D1.401 - Progression from Immediate to Delayed Hypersensitivity: A Rare Case of Iodixanol-Induced Acute Generalised Exanthematous Pustulosis

Background: Acute Generalised Exanthematous Pustulosis (AGEP) is a severe cutaneous adverse reaction (SCAR) characterised by the rapid development of sterile non-follicular pustules on an erythematous base. While predominantly triggered by antibiotics, T-cell-mediated delayed hypersensitivity to iodinated contrast media (ICM) is a known but rare cause. We report a case of AGEP induced by iodixanol, an iso-osmolar dimeric ICM, following an intravenous provocation test.

Case report: A 75-year-old female with asthma, lichen planopilaris, hypertension and obesity was referred to our Allergy and Clinical Immunology department in 2024 for the evaluation of an episode of angioedema and cutaneous pruritus 30 minutes after a computed tomography scan with an unspecified ICM in December 2023. Skin tests (prick and intradermal, with immediate and delayed readings) for iomeprol, iopromide and iodixanol were negative. Given future imaging needs, an intravenous provocation test with iodixanol (Visipaque®), the safest ICM, was performed. The patient had not been exposed to any other new or high-risk concomitant medications prior to the procedure. Fourteen hours after administration, the patient developed pustules on an erythematous base, predominantly in skin folds. She was initially treated at a primary care centre with corticosteroids and oral antihistamines, maintaining this therapy until complete clinical resolution. Ten days later, she presented to an urgent Dermatology consultation, where the lesions were observed to have evolved with plaque and collarette desquamation, suggestive of resolving pustulation, without mucosal involvement. Given the high risk of cross-reactivity, all iodinated contrast media were strictly contraindicated, and the patient was advised to undergo alternative imaging modalities, such as magnetic resonance imaging or ultrasonography.

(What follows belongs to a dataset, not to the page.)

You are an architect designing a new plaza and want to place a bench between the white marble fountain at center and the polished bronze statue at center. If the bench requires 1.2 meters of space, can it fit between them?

Conclusion: This case illustrates a phenotypic shift in hypersensitivity to ICM. The index reaction was a mild immediate response (angioedema within 30 minutes), whereas controlled re-exposure triggered a severe T‑cell‑mediated delayed reaction (AGEP). The negative results of the prick and intradermal skin tests did not predict that the patient might develop a SCAR with the provocation test, since the initial reaction pointed to a type I hypersensitivity. Although AGEP associated with ICM appears to be infrequently reported, this case underlines the need for caution and close monitoring during re-exposure, including with iodixanol.